A conversation about the Irish name for “Belfast” degenerated recently into the comment “It’s the English name that counts, we’re under English [sic] rule”. Isn’t it telling that people still phrase it like that – “we’re under British rule“? Who, with an iota of self-worth, would phrase it like that?
Eight years ago this week the England football team visited Northern Ireland for a World Cup qualifier. The papers were full of the questions English players were asking about Belfast lough, what room David Beckham was staying in at the Culloden, and what sandwiches Wayne Rooney was eating. These great English invaders were lauded as superstars and latter-day colonial masters. Before they lost 1-0…
To be clear, I am half-English, I was largely educated there, I am genuinely fond of England above and beyond that, I support all its sports teams they play anyone except Ireland/Northern Ireland (or occasionally South Africa). But I do not for one second believe as a resident of Northern Ireland I am “under their rule”. What a ridiculous notion! It is quite obvious to anyone who views it objectively that we are every bit as good as they are, as David Healy proved that night.
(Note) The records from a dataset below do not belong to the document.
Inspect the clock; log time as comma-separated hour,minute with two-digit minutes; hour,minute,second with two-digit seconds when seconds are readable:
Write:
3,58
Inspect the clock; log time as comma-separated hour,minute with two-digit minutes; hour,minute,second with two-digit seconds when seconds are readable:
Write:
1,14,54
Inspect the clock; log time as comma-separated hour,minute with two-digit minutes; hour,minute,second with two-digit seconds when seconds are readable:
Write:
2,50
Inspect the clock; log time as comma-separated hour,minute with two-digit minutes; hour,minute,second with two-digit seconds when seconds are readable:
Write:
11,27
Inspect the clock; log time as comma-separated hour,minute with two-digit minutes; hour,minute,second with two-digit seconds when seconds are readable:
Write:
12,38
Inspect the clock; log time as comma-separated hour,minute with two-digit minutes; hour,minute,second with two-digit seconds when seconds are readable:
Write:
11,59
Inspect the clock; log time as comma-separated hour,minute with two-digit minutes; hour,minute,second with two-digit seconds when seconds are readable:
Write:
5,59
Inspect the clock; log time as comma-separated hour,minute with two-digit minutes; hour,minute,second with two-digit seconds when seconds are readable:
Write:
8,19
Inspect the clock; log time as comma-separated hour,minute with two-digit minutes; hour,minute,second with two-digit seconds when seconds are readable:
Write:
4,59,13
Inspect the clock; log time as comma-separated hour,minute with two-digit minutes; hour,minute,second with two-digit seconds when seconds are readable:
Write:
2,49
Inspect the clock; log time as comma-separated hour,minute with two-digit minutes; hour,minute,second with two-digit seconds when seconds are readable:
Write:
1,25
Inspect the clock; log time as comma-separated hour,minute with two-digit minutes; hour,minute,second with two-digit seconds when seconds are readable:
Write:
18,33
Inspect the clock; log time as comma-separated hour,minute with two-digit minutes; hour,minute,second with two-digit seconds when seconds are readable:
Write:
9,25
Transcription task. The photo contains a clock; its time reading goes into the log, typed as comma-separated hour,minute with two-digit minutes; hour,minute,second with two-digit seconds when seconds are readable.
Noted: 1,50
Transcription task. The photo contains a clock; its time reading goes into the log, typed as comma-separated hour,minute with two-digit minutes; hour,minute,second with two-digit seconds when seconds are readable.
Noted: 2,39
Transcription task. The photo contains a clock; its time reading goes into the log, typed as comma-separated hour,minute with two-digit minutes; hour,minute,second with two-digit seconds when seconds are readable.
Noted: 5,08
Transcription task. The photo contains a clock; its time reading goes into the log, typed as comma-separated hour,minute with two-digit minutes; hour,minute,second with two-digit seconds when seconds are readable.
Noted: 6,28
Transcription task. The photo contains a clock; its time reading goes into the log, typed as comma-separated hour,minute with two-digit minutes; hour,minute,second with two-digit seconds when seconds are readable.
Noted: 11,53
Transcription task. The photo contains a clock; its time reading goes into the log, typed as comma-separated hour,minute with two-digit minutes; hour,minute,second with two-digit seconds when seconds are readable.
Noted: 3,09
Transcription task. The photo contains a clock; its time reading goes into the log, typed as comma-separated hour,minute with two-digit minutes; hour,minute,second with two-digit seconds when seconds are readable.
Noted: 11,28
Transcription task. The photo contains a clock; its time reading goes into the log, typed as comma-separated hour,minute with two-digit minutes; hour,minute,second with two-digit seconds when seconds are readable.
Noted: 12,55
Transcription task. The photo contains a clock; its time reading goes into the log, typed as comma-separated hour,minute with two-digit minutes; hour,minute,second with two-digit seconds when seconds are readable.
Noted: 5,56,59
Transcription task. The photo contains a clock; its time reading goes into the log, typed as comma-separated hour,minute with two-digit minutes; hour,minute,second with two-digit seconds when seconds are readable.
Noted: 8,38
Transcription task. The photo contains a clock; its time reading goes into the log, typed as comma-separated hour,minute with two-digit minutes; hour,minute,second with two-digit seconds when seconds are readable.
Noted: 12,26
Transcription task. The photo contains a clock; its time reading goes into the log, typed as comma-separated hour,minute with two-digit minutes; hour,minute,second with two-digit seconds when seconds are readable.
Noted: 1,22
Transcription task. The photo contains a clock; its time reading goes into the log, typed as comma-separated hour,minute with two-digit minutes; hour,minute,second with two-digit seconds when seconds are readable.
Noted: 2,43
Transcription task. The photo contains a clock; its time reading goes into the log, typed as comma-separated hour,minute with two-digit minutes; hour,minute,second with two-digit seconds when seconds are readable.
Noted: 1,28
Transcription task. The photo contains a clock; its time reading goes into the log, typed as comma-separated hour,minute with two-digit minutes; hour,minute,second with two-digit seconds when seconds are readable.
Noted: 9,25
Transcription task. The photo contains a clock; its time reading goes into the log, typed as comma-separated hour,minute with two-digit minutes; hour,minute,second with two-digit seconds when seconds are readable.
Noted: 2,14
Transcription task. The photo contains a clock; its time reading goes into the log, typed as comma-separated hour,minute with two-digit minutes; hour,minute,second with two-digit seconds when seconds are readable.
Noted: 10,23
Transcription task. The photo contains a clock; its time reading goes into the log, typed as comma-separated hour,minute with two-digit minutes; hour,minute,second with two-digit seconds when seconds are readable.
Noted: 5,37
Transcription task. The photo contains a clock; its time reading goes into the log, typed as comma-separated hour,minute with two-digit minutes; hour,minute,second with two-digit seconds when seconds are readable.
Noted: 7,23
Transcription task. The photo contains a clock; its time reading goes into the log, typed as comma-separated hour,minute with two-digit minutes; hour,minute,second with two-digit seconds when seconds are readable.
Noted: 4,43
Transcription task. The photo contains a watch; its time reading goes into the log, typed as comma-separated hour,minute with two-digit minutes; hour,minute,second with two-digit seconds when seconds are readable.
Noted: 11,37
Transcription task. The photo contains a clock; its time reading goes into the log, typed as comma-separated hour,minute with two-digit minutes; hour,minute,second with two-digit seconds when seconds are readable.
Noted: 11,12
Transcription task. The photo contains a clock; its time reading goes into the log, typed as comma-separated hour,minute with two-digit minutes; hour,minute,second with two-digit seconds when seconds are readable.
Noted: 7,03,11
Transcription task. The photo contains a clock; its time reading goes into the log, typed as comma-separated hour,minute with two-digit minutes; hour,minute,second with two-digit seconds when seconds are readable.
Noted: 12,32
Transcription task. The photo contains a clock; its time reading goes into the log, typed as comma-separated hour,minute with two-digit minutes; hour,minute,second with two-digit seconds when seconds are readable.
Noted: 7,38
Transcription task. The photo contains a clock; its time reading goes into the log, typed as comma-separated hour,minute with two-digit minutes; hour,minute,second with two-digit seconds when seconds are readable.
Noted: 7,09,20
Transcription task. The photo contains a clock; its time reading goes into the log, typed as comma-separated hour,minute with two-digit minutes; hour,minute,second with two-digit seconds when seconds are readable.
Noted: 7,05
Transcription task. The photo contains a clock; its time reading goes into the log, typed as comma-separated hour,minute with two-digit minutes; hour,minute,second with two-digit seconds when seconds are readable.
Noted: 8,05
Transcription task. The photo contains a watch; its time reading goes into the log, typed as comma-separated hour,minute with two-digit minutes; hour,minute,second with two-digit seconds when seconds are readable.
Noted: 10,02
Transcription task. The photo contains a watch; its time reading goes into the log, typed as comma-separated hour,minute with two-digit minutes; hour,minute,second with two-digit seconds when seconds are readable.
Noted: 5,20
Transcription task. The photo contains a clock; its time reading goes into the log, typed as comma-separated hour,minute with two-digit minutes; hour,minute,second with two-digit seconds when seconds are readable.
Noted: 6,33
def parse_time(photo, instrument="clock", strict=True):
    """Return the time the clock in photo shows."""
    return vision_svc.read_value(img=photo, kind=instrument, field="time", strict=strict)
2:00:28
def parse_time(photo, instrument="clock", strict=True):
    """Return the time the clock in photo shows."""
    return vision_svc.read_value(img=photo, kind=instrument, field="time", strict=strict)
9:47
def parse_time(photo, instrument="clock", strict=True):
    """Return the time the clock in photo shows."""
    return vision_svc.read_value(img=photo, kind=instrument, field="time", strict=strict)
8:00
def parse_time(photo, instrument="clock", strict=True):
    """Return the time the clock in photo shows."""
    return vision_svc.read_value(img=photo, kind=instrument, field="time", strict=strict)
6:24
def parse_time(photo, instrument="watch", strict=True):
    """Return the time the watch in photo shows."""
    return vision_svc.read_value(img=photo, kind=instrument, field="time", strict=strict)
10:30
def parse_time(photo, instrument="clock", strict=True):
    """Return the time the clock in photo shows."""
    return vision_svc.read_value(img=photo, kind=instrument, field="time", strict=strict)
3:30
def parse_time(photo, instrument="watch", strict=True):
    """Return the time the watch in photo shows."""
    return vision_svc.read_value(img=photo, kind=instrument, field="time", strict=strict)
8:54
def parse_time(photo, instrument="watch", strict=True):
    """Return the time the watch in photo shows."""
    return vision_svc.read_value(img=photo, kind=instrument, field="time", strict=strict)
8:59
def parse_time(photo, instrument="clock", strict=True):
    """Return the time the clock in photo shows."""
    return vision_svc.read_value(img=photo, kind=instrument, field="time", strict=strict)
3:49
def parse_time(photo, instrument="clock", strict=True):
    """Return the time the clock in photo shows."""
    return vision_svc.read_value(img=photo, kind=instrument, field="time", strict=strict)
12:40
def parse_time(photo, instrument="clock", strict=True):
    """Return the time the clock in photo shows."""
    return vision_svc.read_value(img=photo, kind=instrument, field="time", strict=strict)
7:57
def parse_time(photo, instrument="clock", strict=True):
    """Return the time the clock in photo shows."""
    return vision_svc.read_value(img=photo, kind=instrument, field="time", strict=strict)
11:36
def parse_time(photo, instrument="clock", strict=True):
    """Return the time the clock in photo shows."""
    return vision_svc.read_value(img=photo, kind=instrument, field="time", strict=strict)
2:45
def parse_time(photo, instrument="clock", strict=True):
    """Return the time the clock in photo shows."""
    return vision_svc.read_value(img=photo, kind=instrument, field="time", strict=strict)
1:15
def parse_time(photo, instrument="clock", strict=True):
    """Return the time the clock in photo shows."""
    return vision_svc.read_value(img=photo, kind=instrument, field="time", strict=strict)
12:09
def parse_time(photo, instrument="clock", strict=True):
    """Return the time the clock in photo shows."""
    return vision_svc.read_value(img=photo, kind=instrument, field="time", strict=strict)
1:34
Of course, there are people who do believe we are “under English/British rule” on both sides of the divide, and who do innately carry an inferiority complex – this is surely a colonial overhang. After all, Ireland was under English Rule (i.e. Parliament in London was able to legislate for it without any Irish representation). This goes well beyond the inner cities too. Indeed, one excited new NI21 member wrote over on Slugger that our (NI) politicians “shouldn’t bother with the difficult stuff like welfare and tax” (in other words, that they should leave it to those superior beings over in England – you know, like the obviously incredibly competent David Cameron, Ed Miliband and Nick Clegg…)
It is true that Northern Ireland was not fully included within the UK in 1921, but rather cast asunder from it – uniquely attaining Home Rule when it didn’t want it and when Scotland and Wales were still 80 years away from having it. It is true that most people in Great Britain are aware of Great Britain’s own boundaries but often unsure of Northern Ireland’s or Ireland’s relationship with it, treating people from either jurisdiction much the same. It is true that, unlike Wales and particularly Scotland, Northern Ireland politicians rarely play a significant role at the heart of UK-wide politics. And of course there’s the “not available in Northern Ireland” syndrome.
But Northern Ireland is not “under British rule”, as this would imply something involuntary about it and/or that it has no say over that rule – so it is particularly odd to hear Unionists using the term. The 1998 Agreement makes it absolutely clear that Northern Ireland is in a Union with Great Britain (post-devolution, perhaps best seen as a Union with England, Scotland and Wales) which it may remain within or depart from entirely of its own accord. Furthermore, the 1998 Agreement makes it clear that Northern Ireland has its own rule for domestic matters, co-operating with Great Britain on excepted and reserved matters through Parliament in which it is perfectly fairly represented proportionately; indeed, it also cooperates on certain agreed matters with the rest of Ireland through bodies with Boards with equal numbers from each jurisdiction reporting to each legislature – so there’s no “under anybody’s rule” there!
What the phrase really gives away is an ongoing inferiority complex – as if we somehow should be under someone else’s rule because we’re too stupid to govern ourselves. That then becomes somewhat self-fulfilling when, in the certitude that someone in Great Britain will bail us out if we do anything too ludicrous, we overwhelmingly elect to Stormont a load of “community representatives” with a narrow, one-sided view of everything in preference to competent legislators who can think and feel for everyone in NI.
Yes, we have our foibles, but taken as a whole they are no worse than any other country’s. It is about time we in Northern Ireland gained some self-respect, with or without David Healy banging in hat tricks or Rory McIlroy banging in birdies. We are actually worth it.